- [Work request 1]: Copy the part of the welding thread starting with "I can add that" and going on through "on the holder.", word for word.

- [Extract]:
-=-=-
# Stick welding help for a novice, please



## Phil Russell (23 May 2021)

Many moons ago I was bought an arc welder, stick welder. I am not very good with it but over the years have managed to repair such things as garden tools and simple fabrications with e.g 3mm mild steel where one bit needs welding to another. But yesterday, a process took me ages to get right. I had a piece of 6mm x 25mm mild steel and needed to increase the size at one end by about 3mm at a corner ... say 12mm long on the top edge and 12mm long on the end edge. So, no joining, just adding 3mm to the two edges on a right angle. I found it very difficult to get the weld depth ... the weld tended to flow over the edges to give 3mm where it was not wanted, the flat sides, and was quite thin on the desired top and end edges.
Is there a knack to doing this 'build up' process? I thought of laying my bit of steel flat on something (concrete?) and then running the rod along the edges to allow the weld to flow down and across the exposed edges.. but by then, after much effort I had done what I wanted. I guess that an experience welder would do this in one pass in a couple of minutes ...
I can add that neatness is not important as I simply filed / ground excess weld away to get my desired effect.
Any advice would be welcome in case I need to do it again. I was using 2mm rods. 
Thanks for your help.
Cheers, Phil


----------



## Spectric (23 May 2021)

You need dry rods, any dampness will play havoc and their are special rods for buildup whether for hard coating or not but these are not essential. It all comes down to practice, right current for the rod being used and with thin rods it can be helpful to support the rod nearer the end and not just rely on the holder.
-=-=-
- [Material provided]:

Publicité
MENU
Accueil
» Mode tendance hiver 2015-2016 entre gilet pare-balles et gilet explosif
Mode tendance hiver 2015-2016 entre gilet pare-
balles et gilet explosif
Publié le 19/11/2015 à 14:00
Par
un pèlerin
-=-=-
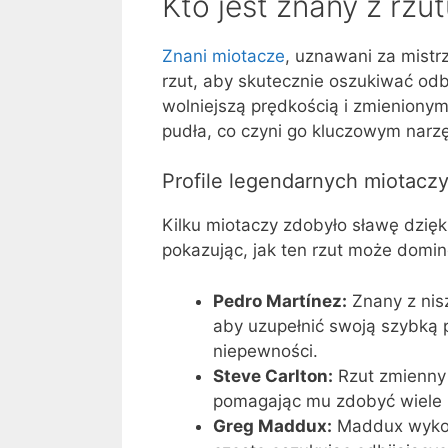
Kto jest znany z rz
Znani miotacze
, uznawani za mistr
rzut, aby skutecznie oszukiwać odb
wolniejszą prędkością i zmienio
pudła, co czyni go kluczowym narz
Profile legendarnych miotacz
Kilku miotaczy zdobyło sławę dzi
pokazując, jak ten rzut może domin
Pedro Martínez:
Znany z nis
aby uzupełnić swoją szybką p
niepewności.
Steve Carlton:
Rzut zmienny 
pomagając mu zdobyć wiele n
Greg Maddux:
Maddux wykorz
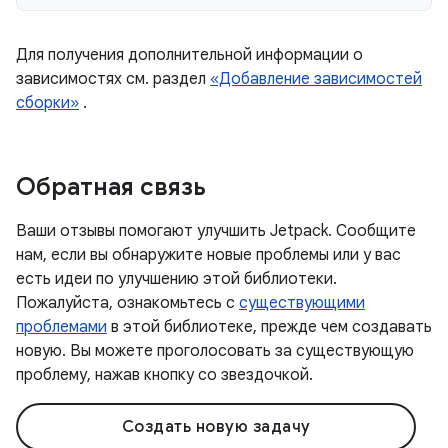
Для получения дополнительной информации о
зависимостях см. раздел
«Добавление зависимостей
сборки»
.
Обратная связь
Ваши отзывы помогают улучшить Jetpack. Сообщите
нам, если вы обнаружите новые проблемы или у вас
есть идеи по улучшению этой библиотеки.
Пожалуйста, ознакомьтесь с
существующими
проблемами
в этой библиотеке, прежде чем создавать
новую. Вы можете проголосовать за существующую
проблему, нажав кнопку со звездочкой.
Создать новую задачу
-=-=-
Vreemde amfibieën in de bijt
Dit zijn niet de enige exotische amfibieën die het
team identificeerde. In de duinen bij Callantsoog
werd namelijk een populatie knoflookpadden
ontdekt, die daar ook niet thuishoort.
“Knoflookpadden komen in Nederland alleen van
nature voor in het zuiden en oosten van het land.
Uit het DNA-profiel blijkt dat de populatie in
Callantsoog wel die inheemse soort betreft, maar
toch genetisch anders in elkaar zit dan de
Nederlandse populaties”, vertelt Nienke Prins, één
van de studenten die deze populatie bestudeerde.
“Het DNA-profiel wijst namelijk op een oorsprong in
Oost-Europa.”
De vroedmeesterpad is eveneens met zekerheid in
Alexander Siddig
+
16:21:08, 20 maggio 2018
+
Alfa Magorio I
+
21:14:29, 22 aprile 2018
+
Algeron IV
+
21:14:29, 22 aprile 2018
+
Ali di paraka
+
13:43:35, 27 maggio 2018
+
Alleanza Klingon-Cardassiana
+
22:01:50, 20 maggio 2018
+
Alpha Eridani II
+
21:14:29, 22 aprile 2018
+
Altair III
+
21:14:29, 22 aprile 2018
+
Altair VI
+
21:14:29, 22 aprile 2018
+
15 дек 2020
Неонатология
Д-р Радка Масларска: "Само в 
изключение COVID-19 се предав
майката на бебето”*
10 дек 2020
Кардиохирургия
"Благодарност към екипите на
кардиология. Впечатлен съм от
-=-=-
- [Work request 2]: Set down, word for word, the lines of the entries starting with the line with "Для получения дополнительной информации о" and going on through the line with "Создать новую задачу".

- [Written response 1]:
I can add that neatness is not important as I simply filed / ground excess weld away to get my desired effect.
Any advice would be welcome in case I need to do it again. I was using 2mm rods. 
Thanks for your help.
Cheers, Phil


----------



## Spectric (23 May 2021)

You need dry rods, any dampness will play havoc and their are special rods for buildup whether for hard coating or not but these are not essential. It all comes down to practice, right current for the rod being used and with thin rods it can be helpful to support the rod nearer the end and not just rely on the holder.

- [Written response 2]:
Для получения дополнительной информации о
зависимостях см. раздел
«Добавление зависимостей
сборки»
.
Обратная связь
Ваши отзывы помогают улучшить Jetpack. Сообщите
нам, если вы обнаружите новые проблемы или у вас
есть идеи по улучшению этой библиотеки.
Пожалуйста, ознакомьтесь с
существующими
проблемами
в этой библиотеке, прежде чем создавать
новую. Вы можете проголосовать за существующую
проблему, нажав кнопку со звездочкой.
Создать новую задачу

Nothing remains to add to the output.